My spirit gives a resounding “Yes!” to overseas missions and living among the poor. But I long to see us mamas shout a similar “Yes!” over the life of sacrifice that lies before us as we simply open our eyes in the morning (or in the night), with a willingness to do another day.
Nature points to this deep truth that we only find our life by giving it up. I long to see us fall each day like the seed, treasuring the promise that our death will bring new life.
As I talk with my mom friends, we still find ourselves feeling like being a mom is supposed to be easy and fun. The words of little old ladies who tell us with screaming toddler in grocery store line to “cherish every minute” echo in our heads. But I’ve watched my friends give up careers, and hobbies, and personal space, and clean shirts, and the last brownie. I’ve seen them die a million deaths. We get dirty with it.
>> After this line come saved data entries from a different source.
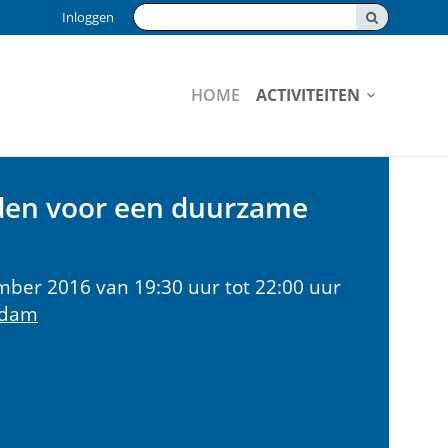
Zoeken:
Inloggen
HOME
ACTIVITEITEN
den voor een duurzame
er 2016 van 19:30 uur tot 22:00 uur
rdam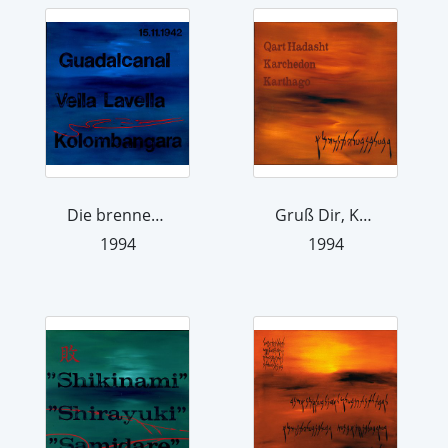
Die brennende "South Dakota" rettet s...
Gruß Dir, Karthago, nun zu den Götter...
1994
1994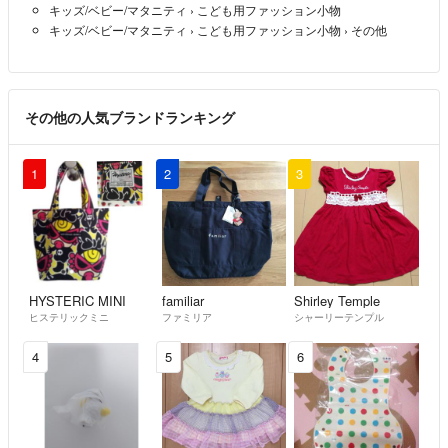
キッズ/ベビー/マタニティ
›
こども用ファッション小物
トラブル防止のためですので、よろしくお願いいたします。
キッズ/ベビー/マタニティ
›
こども用ファッション小物
›
その他
その他の人気ブランドランキング
1
2
3
HYSTERIC MINI
familiar
Shirley Temple
ヒステリックミニ
ファミリア
シャーリーテンプル
4
5
6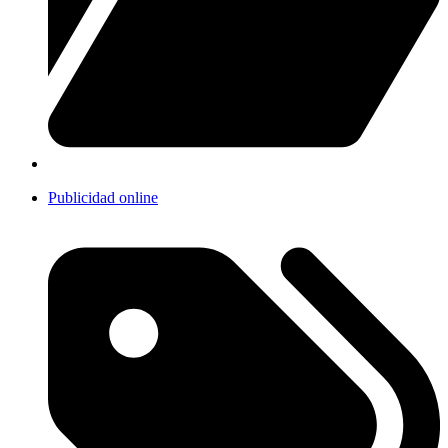
Publicidad online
And yet, somehow the world has us convinced that we’re doing it all wrong. Somehow we feel it doesn’t matter. We feel we need to do more, and better. And get out and serve in a way that counts.
Stepping into motherhood is risky in a ultimate sense. We allow the Lord to rip our heart out and give it legs. Ladies, this thing requires faith! I don’t say any of this out of pride, but to proclaim out loud that the devil, the Enemy of our hearts, has no right to steal the joy that comes from motherhood being a service unto the Lord.
If we are willing to lean into the life of self-sacrifice that is laid out before us, mamas, we can spend our lives in the sweetness of those feet-washing moments. You have an opportunity at every moment of the day to give your life away. And sister, your Father in heaven sees you!
The world fights against this motherhood thing with a force of self-indulgence and self- advancement. While some positions come with power, influence, lofty titles, impressive salaries, something to say at a cocktail party. Motherhood comes mostly with messes, failures and invisibleness. I think this is no surprise to God.
So, let’s let the seed fall. Let’s die the million deaths, on purpose. And let’s watch and wait as new life and joy spring up in your days.